Well, I'm a fountain pen junkie and a camera junkie as well.  There are a few material things I allow myself to go nuts over and my Kindle rounds out that "few"


----------



## drenee (Nov 11, 2008)

I spend quite a bit of time on cross stitch sites.  
The internet is a great thing to network people who normally would never have the opportunity to meet.  
deb


----------



## pleeho (Jun 8, 2009)

Since everybody's confessing, I'll admit it - I'm in fact pathetically addicted to all those topics I mentioned.  Until I found forums like this, it made me want to kill myself off.


----------



## Bren S. (May 10, 2009)

pleeho said:


> Since everybody's confessing, I'll admit it - I'm in fact pathetically addicted to all those topics I mentioned. Until I found forums like this, it made me want to kill myself off.

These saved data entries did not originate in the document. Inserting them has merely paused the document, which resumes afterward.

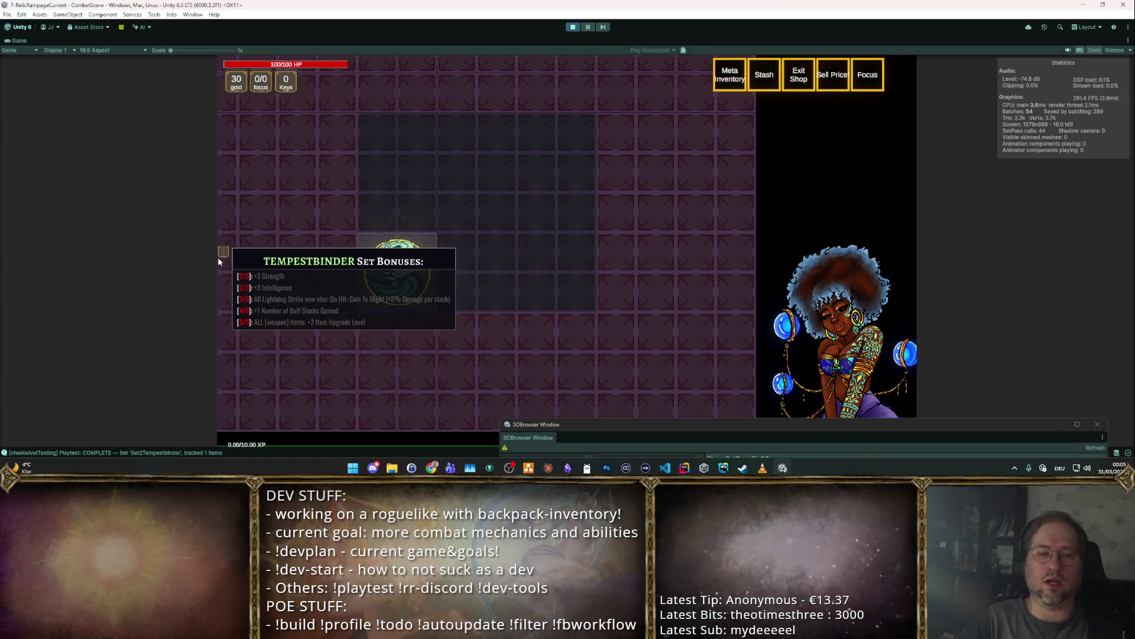
{"action": "left_click", "coordinate": [398, 272]}
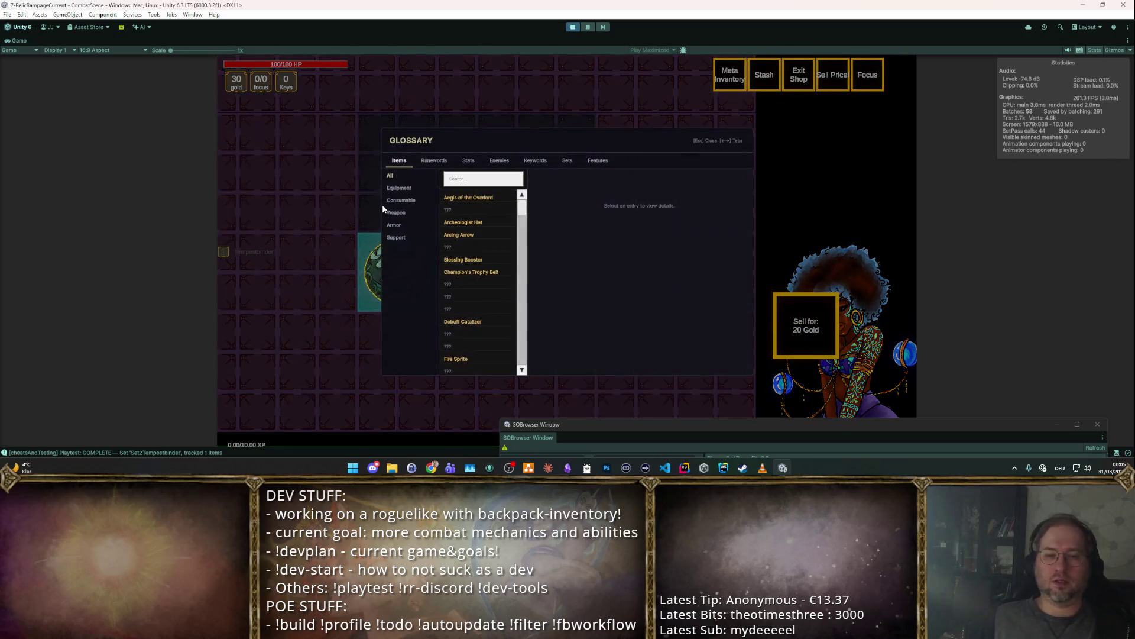
{"action": "left_click", "coordinate": [387, 207]}
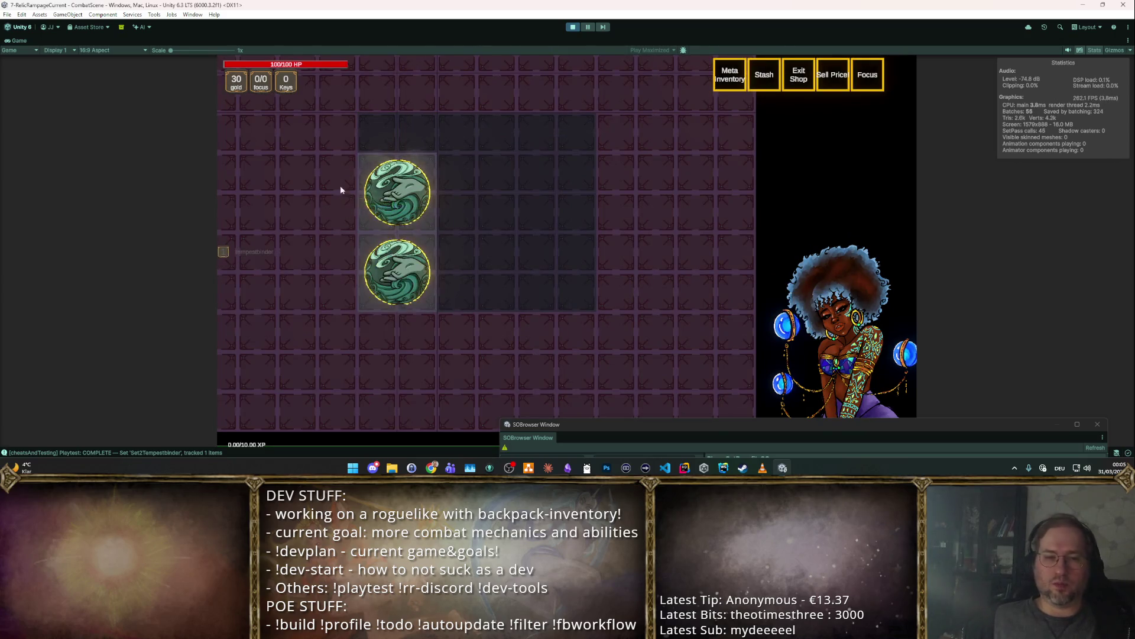
- Shuffle the two Tempestbinder Badges between neighbouring inventory slots
{"action": "mouse_move", "coordinate": [411, 194]}
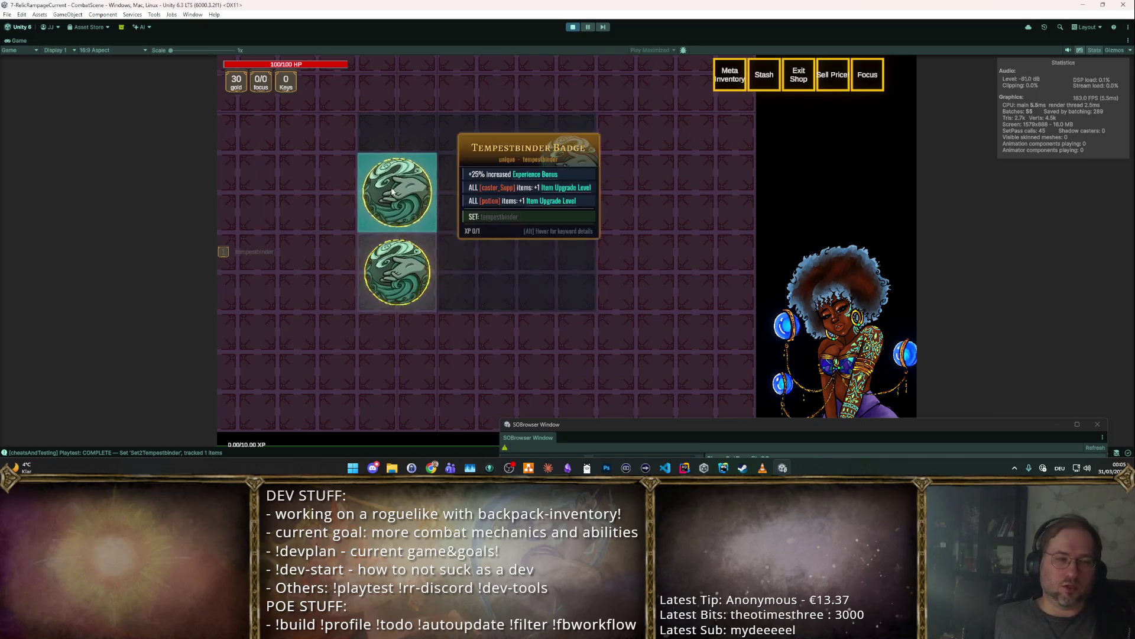
{"action": "left_click", "coordinate": [411, 193]}
{"action": "left_click", "coordinate": [480, 289]}
{"action": "left_click", "coordinate": [481, 290]}
{"action": "left_click", "coordinate": [473, 275]}
{"action": "left_click", "coordinate": [467, 272]}
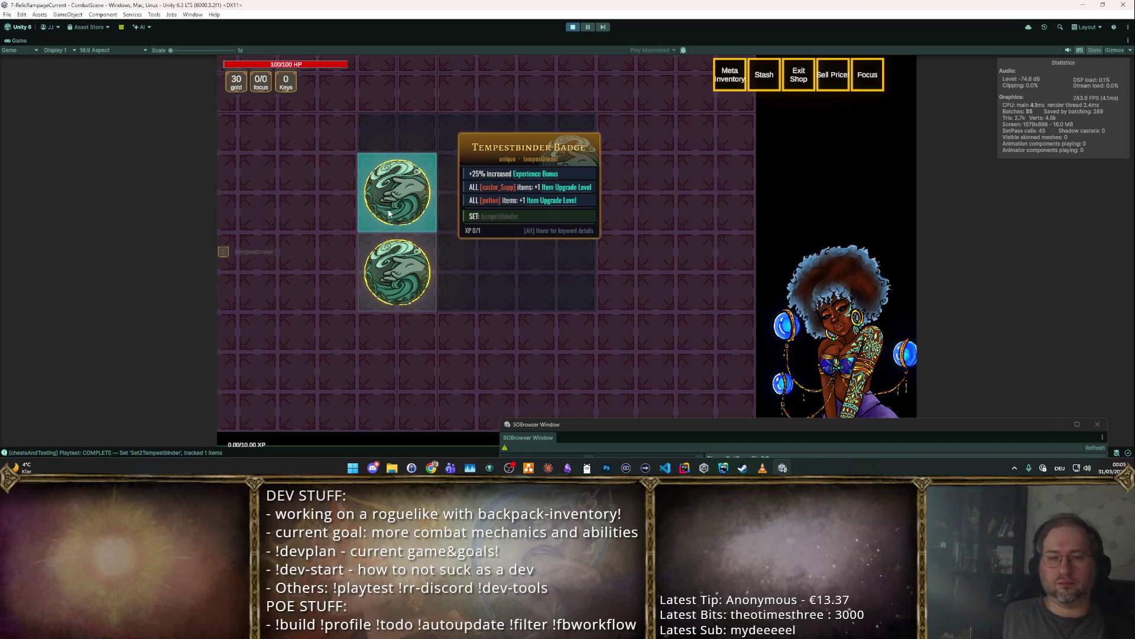
- Sell the top Tempestbinder Badge to the shopkeeper, raising gold to 50, then stop the playtest
{"action": "left_click_drag", "start_coordinate": [624, 419], "coordinate": [626, 204]}
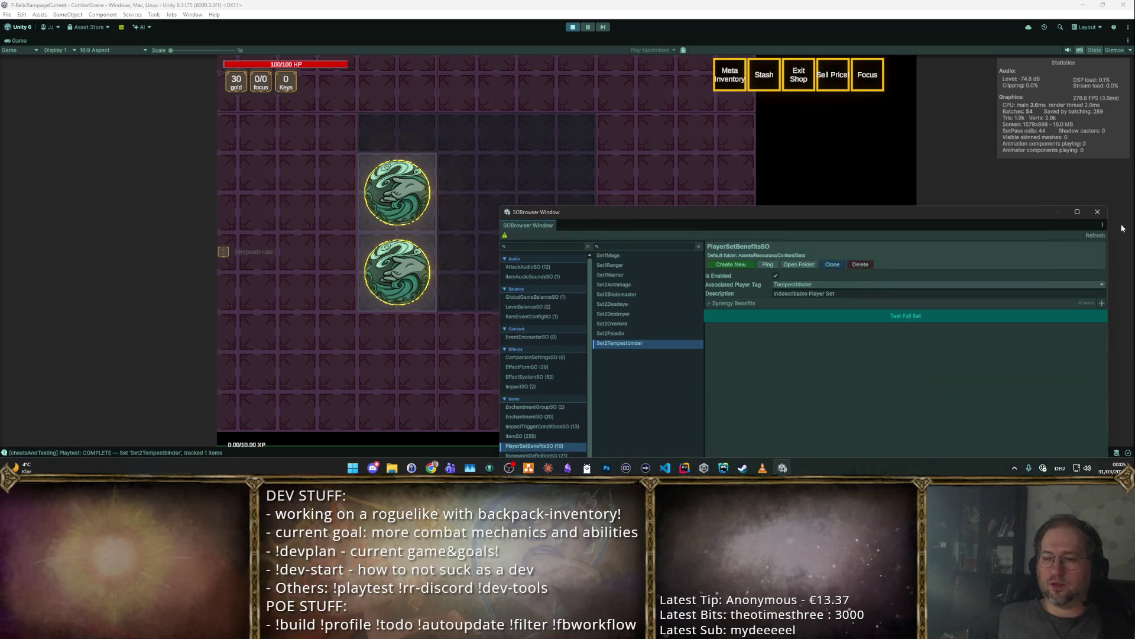
{"action": "left_click_drag", "start_coordinate": [753, 218], "coordinate": [979, 248]}
{"action": "mouse_move", "coordinate": [397, 192]}
{"action": "left_mouse_down"}
{"action": "mouse_move", "coordinate": [431, 190]}
{"action": "mouse_move", "coordinate": [798, 322]}
{"action": "left_mouse_up"}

Awww well no need for that. lol You're amongst fellow addicts


----------



## Magenta (Jun 6, 2009)

pleeho said:


> I was looking around the forum I realize that many of you here are sickeningly addicted to the Kindle as a fetishistic object. You see the same type of object worship with expensive dSLR cameras, or expensive telescopes, guns, fountain pens, cars, computers, ipod/iphones. I find it interesting that the Kindles seem to inspire similar heights of obsessions. I've been reading my *ss off on my KDX since I received it last month. With alll the socializing you're doing on this forum, when do you people find the time to read your Kindles??!!!


.....and now you too have been assimilated!


----------



## KindleMur (Feb 16, 2009)

Chad Winters (#102) said:


> so.....why the Touch and the iPhone?


Ah why you ask? Well it is kinda nice to read on a device that doesn't interrupt you with phone calls while you are reading. That is in and of itself pretty good but the Ipod's battery lasts much longer than does the Iphone and that's kinda nice. However the real reason. I got the Ipod free with my latest Macbook Pro purchase. Do I really need it, no, do I really like it, yes, am I going to keep it, certainly. The one who dies with the most gadgets etc.

I hope this helps answer the question.


----------



## Chad Winters (Oct 28, 2008)

haha....I have the Ipod Touch and I agree the battery life is much nicer which is one of the reasons I went with the Touch and regular smaller phone. (that and avoiding the extra $40 dollars per month!)


----------



## kindlenewbie (Mar 17, 2009)

Pleeho, I think I get the "preevert" reference, but I'm not quite sure. Wasn't there a Partridge Family episode where Danny's afraid to approach a girl he likes for fear of being labeled a "preevert"?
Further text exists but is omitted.